The sequel to the 2008 hit ‘Taken’ returns Liam Neeson to the screens as well as the streets to save his family once again. With the twist this time being that Liam (Bryan Mills) gets taken himself. With himself and his wife on the line this time, Olivier Megaton is in the director’s chair instead of Pierre Morel, and a definite change of style can be seen.
Bryan spends the majority of the first film searching for his daughter, with the appropriate climax at the end. It built tension and fascination as the ex-soldier father employs his skills to find his daughter. Through gruesome and violent acts, it shows what a father would do to find someone they love. Taken 2 however has been restrained to a 12 rating instead of the previous 18. Because of this, the film is heavily limited to a broader audience.
Peter Bradshaw from The Guardian has the same opinion about the first movie in his review: “Liam was not shy about using Jack Bauerish torture techniques, wiring up evil-doers to the mains and zapping them with righteous volts. None of that now. That was an 18; this is a 12A, a bit tamer, just as ridiculous, but the premise is looking pretty tired.”

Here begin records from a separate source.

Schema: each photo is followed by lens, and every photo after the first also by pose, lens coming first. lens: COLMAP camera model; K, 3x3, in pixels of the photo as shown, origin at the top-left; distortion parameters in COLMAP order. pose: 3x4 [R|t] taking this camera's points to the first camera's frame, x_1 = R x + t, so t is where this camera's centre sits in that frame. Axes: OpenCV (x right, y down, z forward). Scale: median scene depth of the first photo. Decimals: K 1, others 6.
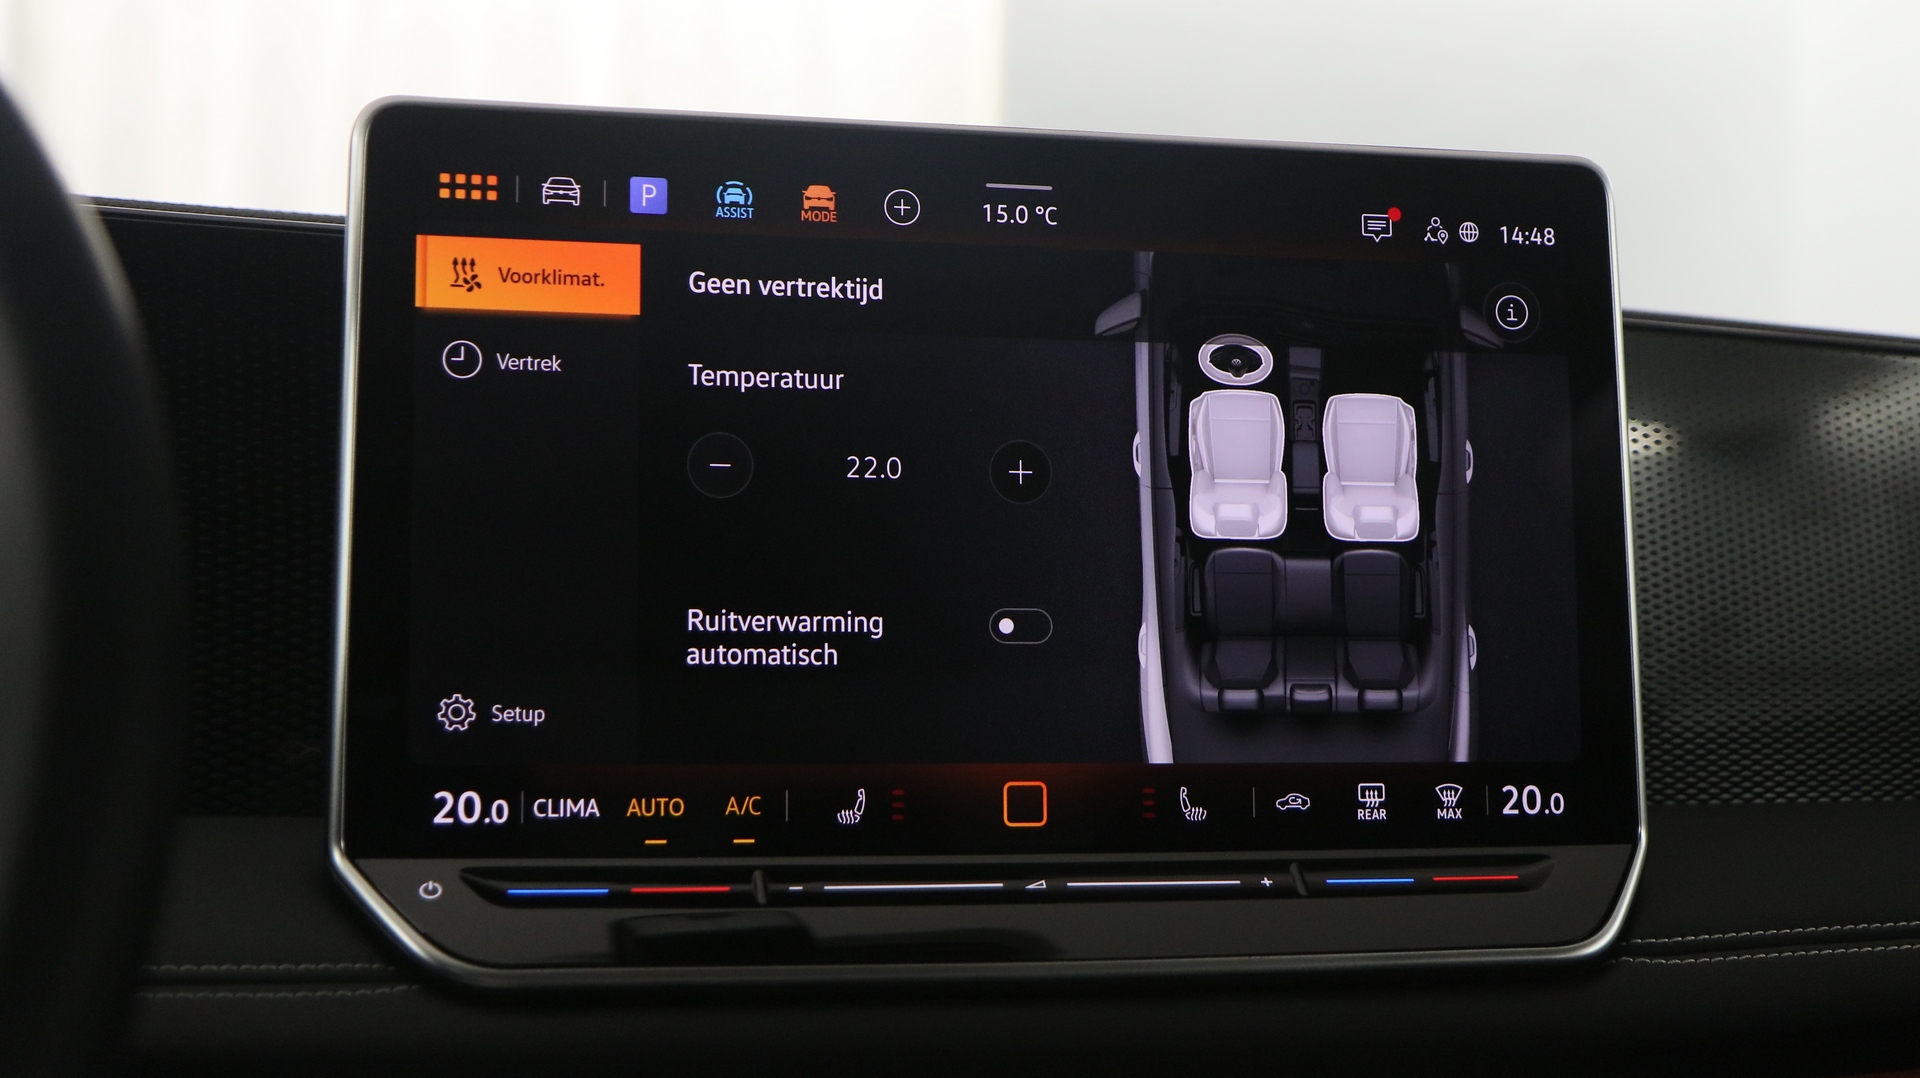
lens RADIAL K [[2569.5, 0, 964.7], [0, 2569.5, 519.3], [0, 0, 1]] dist [-0.035811, 0.000000]
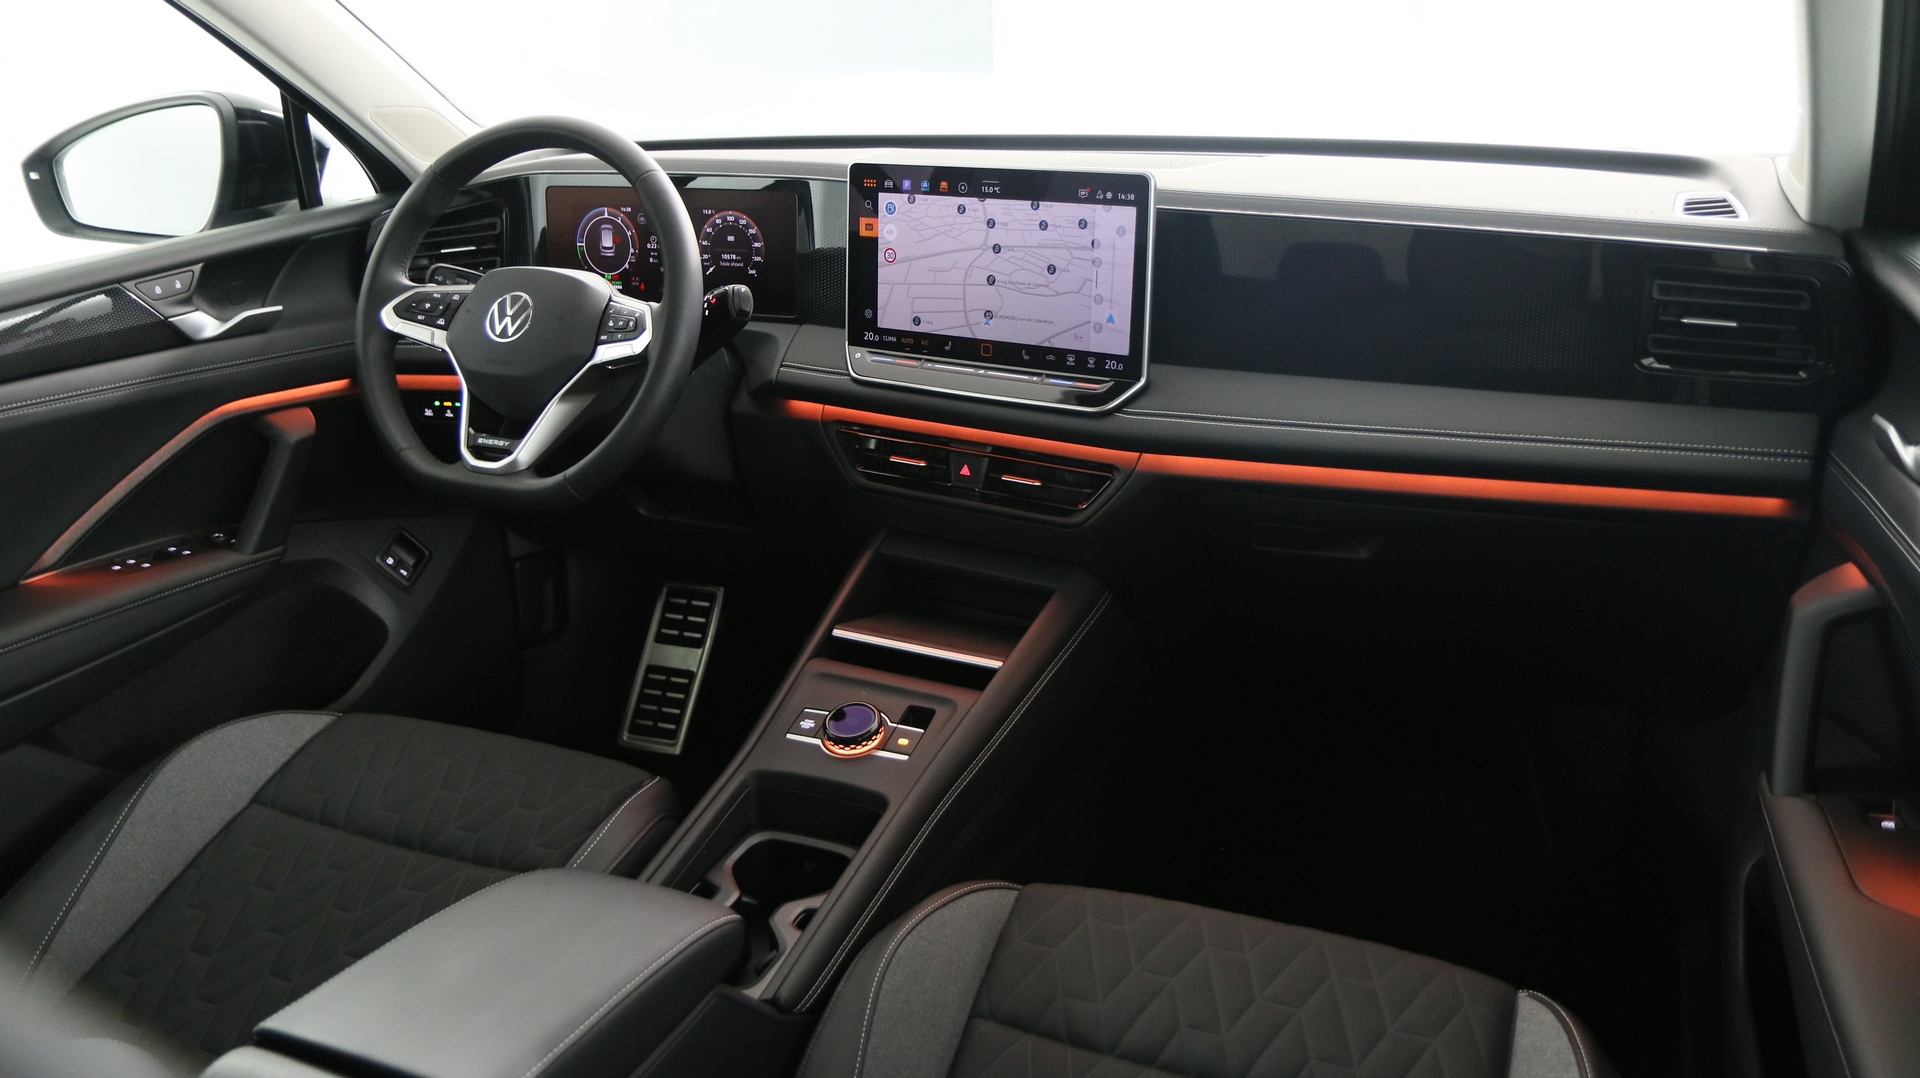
lens RADIAL K [[1462.5, 0, 955.7], [0, 1462.5, 541.1], [0, 0, 1]] dist [-0.022750, 0.019691]
pose [[0.702414, 0.217070, -0.677860, 1.524101], [0.048534, 0.935538, 0.349877, -0.386059], [0.710112, -0.278657, 0.646600, -0.521774]]
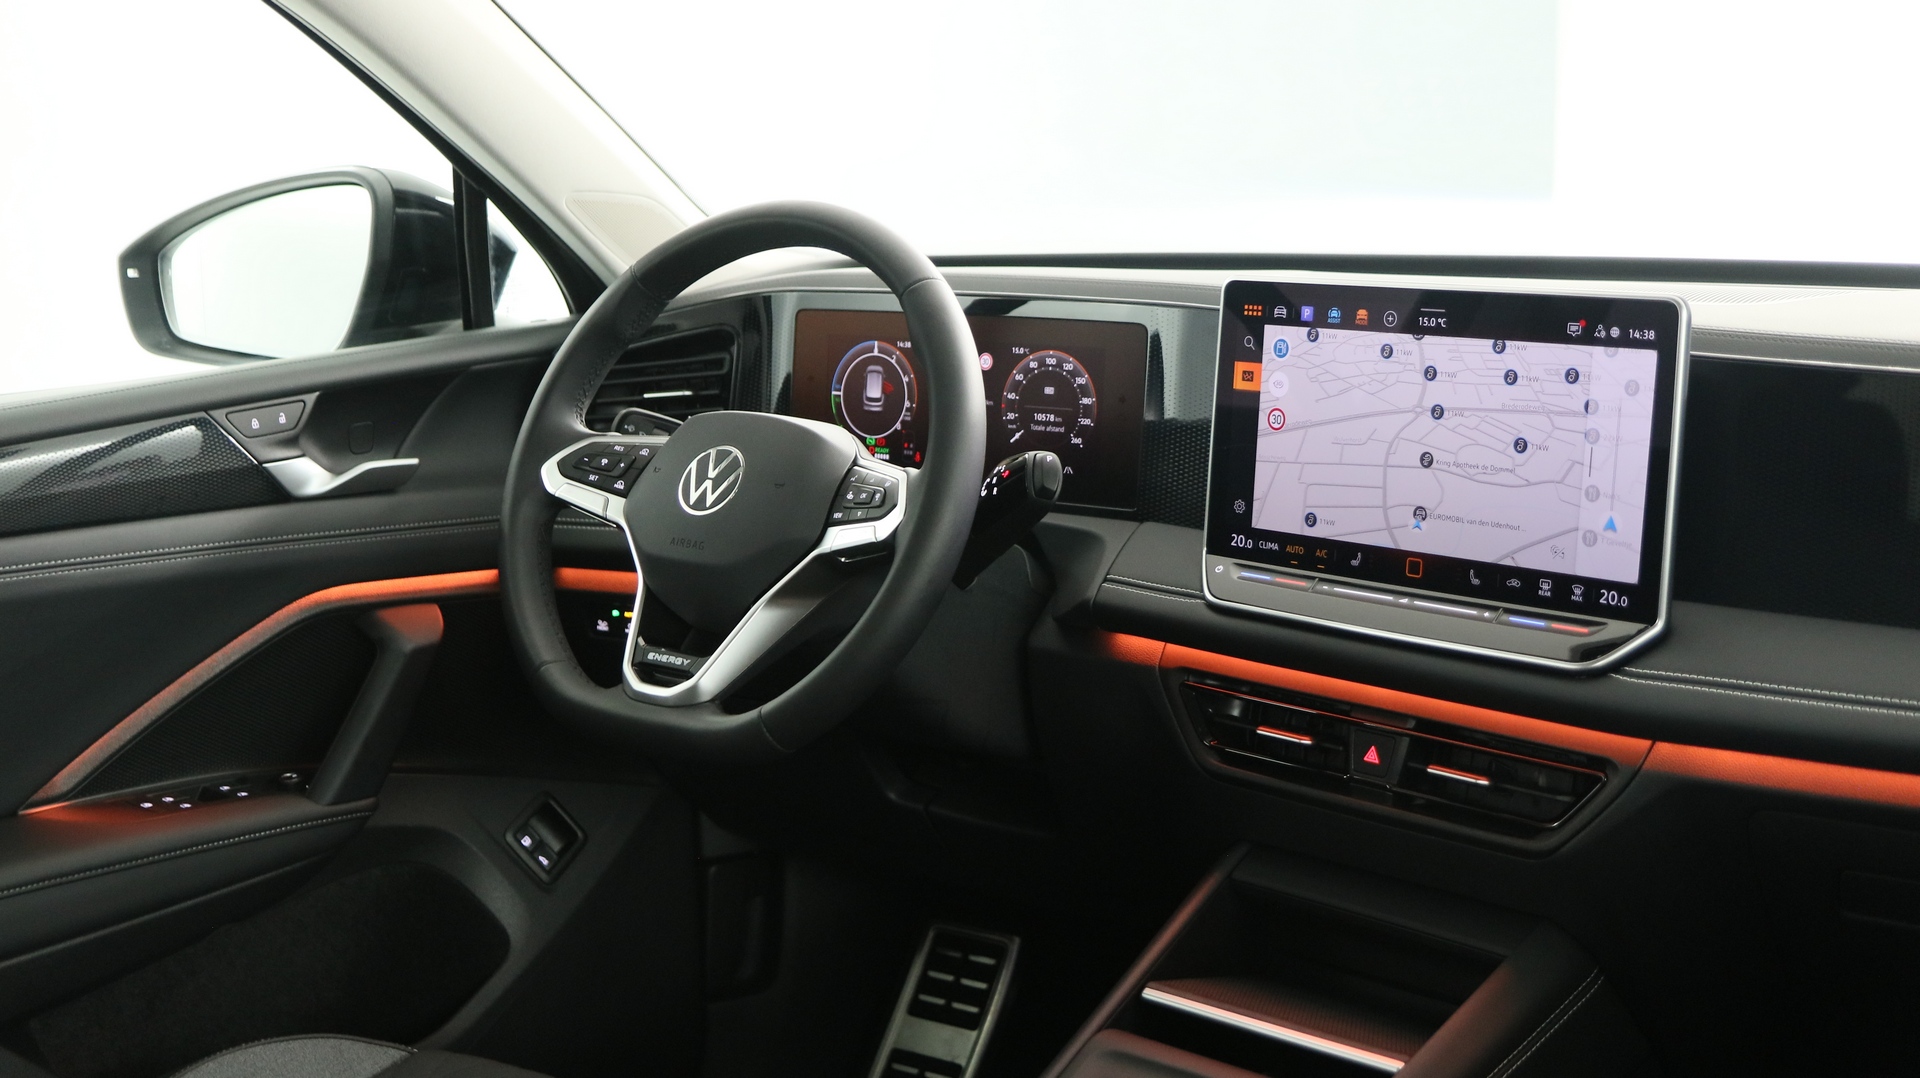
lens RADIAL K [[2310.2, 0, 959.9], [0, 2310.2, 549.5], [0, 0, 1]] dist [0.019118, 0.000000]
pose [[0.517358, 0.135219, -0.845019, 1.652192], [0.037701, 0.982878, 0.180361, -0.318882], [0.854938, -0.125169, 0.503402, -0.478571]]
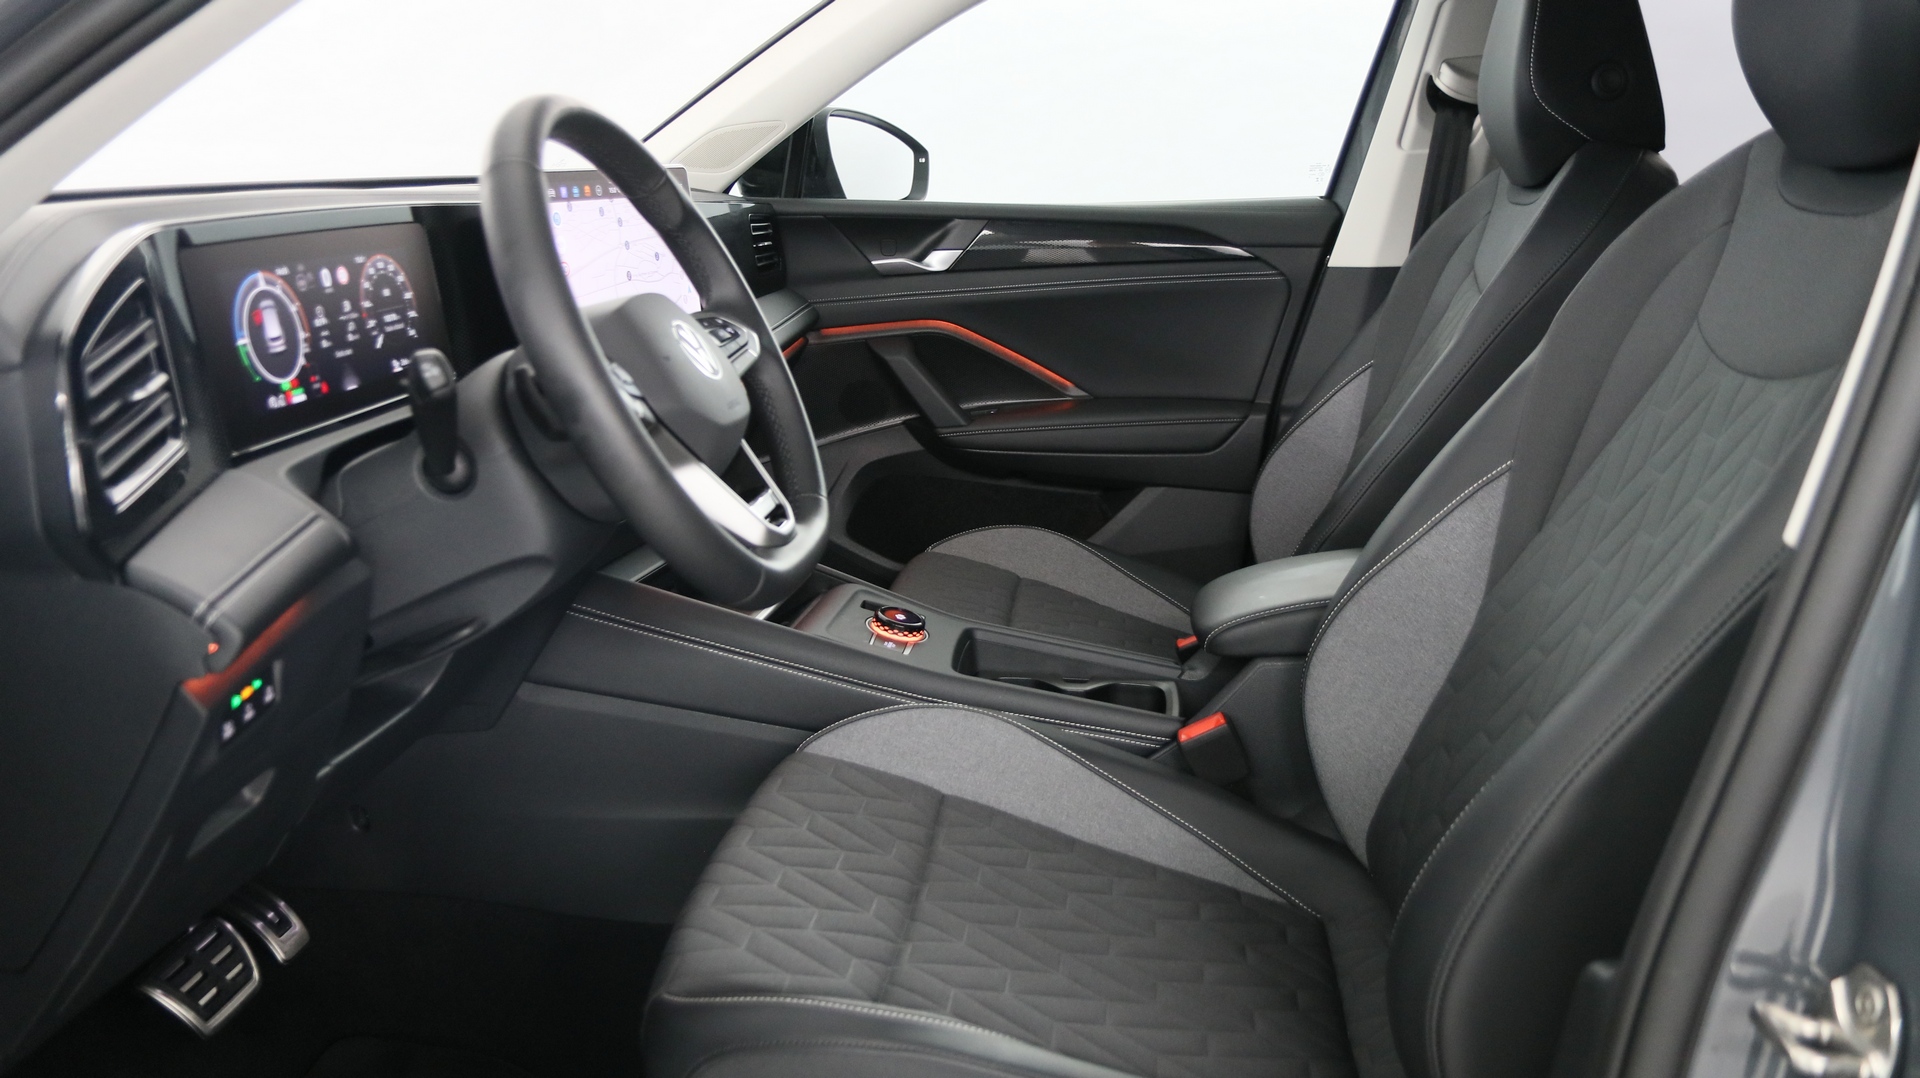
lens RADIAL K [[1462.5, 0, 951.9], [0, 1462.5, 542.9], [0, 0, 1]] dist [-0.022750, 0.019691]
pose [[0.479536, -0.246395, 0.842220, -1.729777], [0.007685, 0.960913, 0.276744, -0.215506], [-0.877488, -0.126236, 0.462686, -0.524603]]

I’d forgive you if you took Liam Neeson’s type casting into consideration, as well as the first Taken movie. From these, you would expect the sequel to be a thriller, but it’s far from that. The plot is linear from the moment he and his wife get captured. As he guides his daughter over the phone from the cell he resides in, she brings him the tools of his freedom. From then on, everything just gets better. There are no twists and no moments of hopelessness. He saves his daughter, saves his wife, the end. I wouldn’t say it’s even tense. Don’t be fooled, this is purely an action movie.
However being a good action movie, it’s not what’s expected of the Taken series, and as I now know there’s a third one in the works, who else is there to be kidnapped? I won’t be loooking forward to see Liam take to the streets once again to save the family dog.